WhatsApp Gruplarında Dönen Teklifler: ’30 Bin TL Vereceğiz’
Vakıf üniversitelerinin rehberlik uzmanlarıyla özel anlaşmalar yaptığı ve bu durumun sektörde normalleştiği belirtiliyor. Rehberlik uzmanlarının bulunduğu WhatsApp gruplarında yapılan reklamlar, sistemin ne kadar yaygınlaştığını gözler önüne seriyor. İşte o mesajlardan bazıları:
- “X Üniversitesi’ni tercih edip kazanan her öğrenciniz için 5 bin TL ödeme yapılacaktır. Prim alabilmek için öğrencinin bilgilerini 11 Ağustos’a kadar iletin.”
- “Tüm bölüm ve programlarda toplamda 10 öğrenciye kadar ön lisansta 8 bin TL; 11-20 arası öğrenci için lisansta 9 bin TL; 21-30 arası öğrenci için lisansta 10 bin TL verilecek.”
- “1’inci sıra tercihe 30 bin TL, 2’nci ve 3’üncü sıra tercihe 20 bin TL, 4’üncü ve 5’inci sıra tercihe 10 bin TL verilecek.”
Uzman Uyarısı: Tercih Listesi Hep Aynıysa Dikkat!
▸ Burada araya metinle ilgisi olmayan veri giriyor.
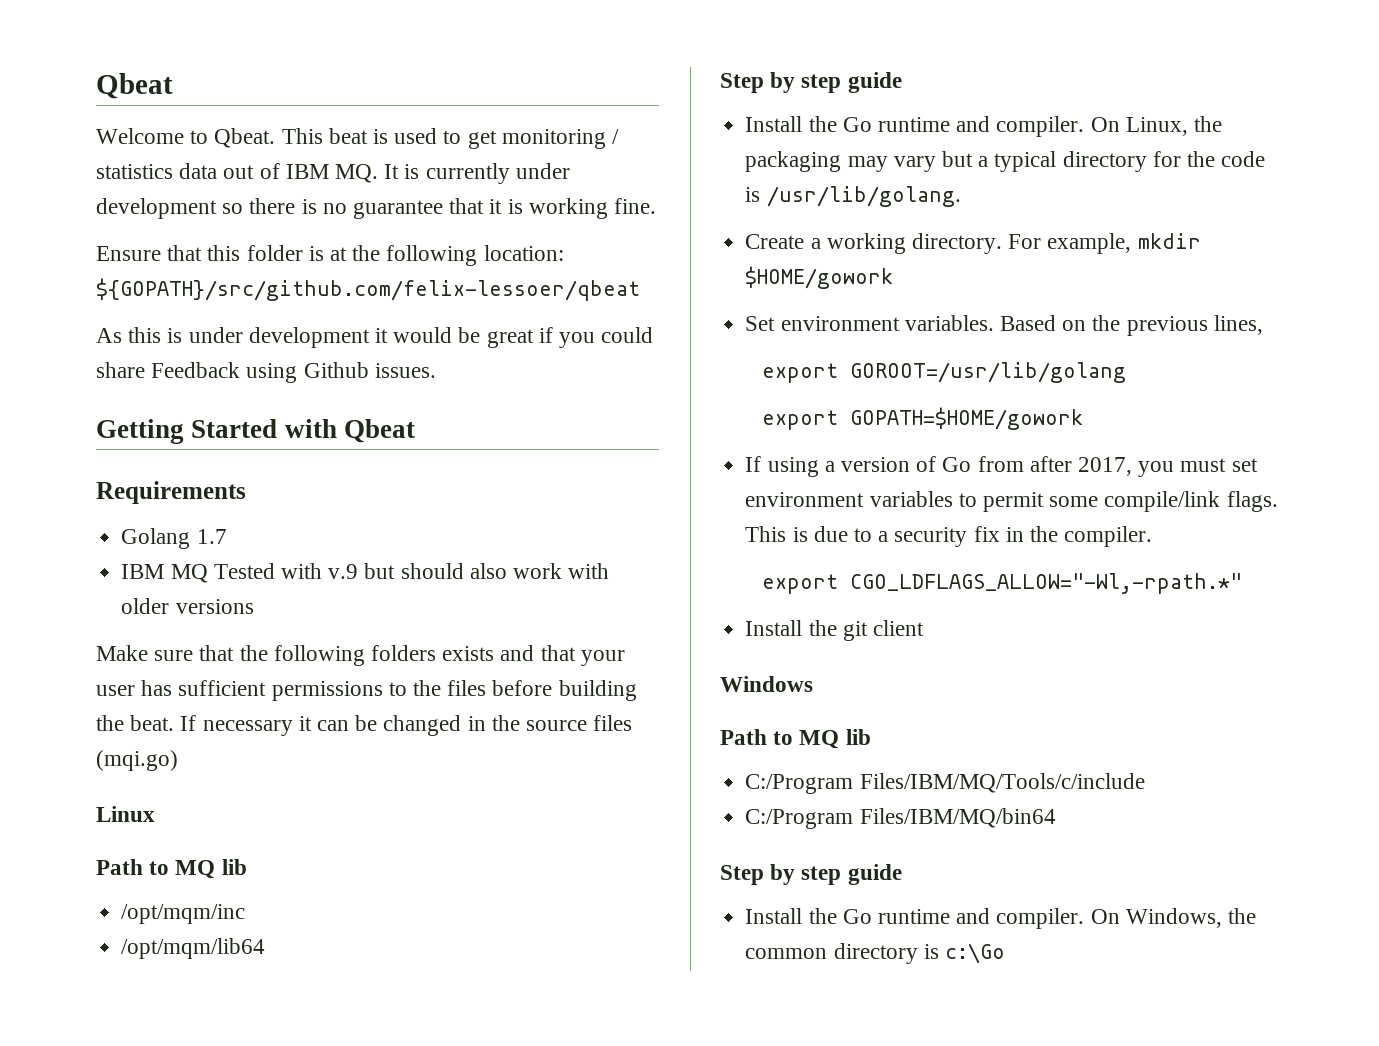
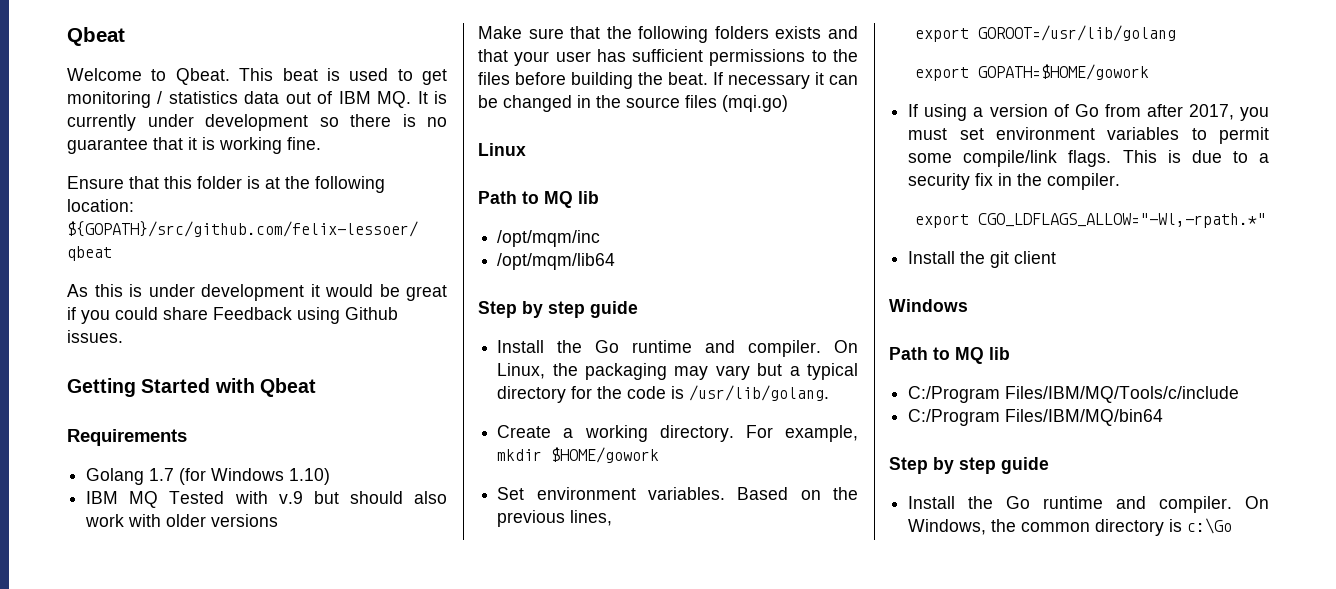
(227, 536) none -> [179,468,331,485] (for Windows 1.10)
Eğitim ve Kariyer Danışmanı Nur Erdem Özeren, bu sistemin yıllardır devam ettiğini belirterek önemli uyarılarda bulundu. Özeren, “Özellikle ekonomik ve kültürel seviyesi düşük ailelerin çocukları bu sistemin hedefinde. Çünkü araştırma yapma ya da kendine uygun bölümü seçme gibi becerileri daha sınırlı olduğu için yönlendirilmeleri kolay oluyor. Bazı rehber öğretmenler birden fazla üniversiteyle anlaşıp çocuğun listesine hepsini yazdırıyor; hangisine yerleşirse oradan komisyon alıyorlar. Öğretmen, aslında bir vakıf üniversitesinin komisyoncusu gibi çalışıyor” dedi.
Özeren, öğrencilerin sürekli aynı vakıf üniversitelerini öneren rehberlik uzmanlarına karşı şüpheci yaklaşması gerektiğinin altını çizdi.
‘Öğrenciden Çok Danışman Var’: Sahte Uzman Tehlikesi
Tercih döneminin bir diğer büyük sorunu ise uzman olmayan kişilerin yanlış ve eksik bilgilerle öğrencileri yönlendirmesi. Konuyla ilgili Özeren, şu değerlendirmeyi yapıyor:
“Etkileşim almak için kılavuz ya da istatistiklerle ilgili kısa videolar paylaşan ama aslında istatistik okumayı bile bilmeyen kişiler, ‘şu bölüm düşecek, bu yükselecek’ gibi tutarsız tahminlerde bulunuyor.”
Eğitim Koçu Osman Karpuzcu ise durumu şöyle özetliyor:
“Piyasada öğrenciden çok eğitim koçu ve tercih danışmanı var. Bu kişiler, hem bunu bir maddi kazanca çevirmek hem de takipçi sayılarını artırmak için uzmanmış gibi davranıyorlar. Normalde öneri yapmadan önce öğrenciyi tanımaları gerekirken, öğrenciye uygun olmayan tavsiyelerde bulunuyorlar. Öğrencileri ilgi ve alakaları olmayan bölümlere yönlendiriyorlar. Bu öğrenciler durumu belki 2’nci ya da 3’üncü sınıfta fark edecek ve hem zamanları hem de paraları boşa gidecek.”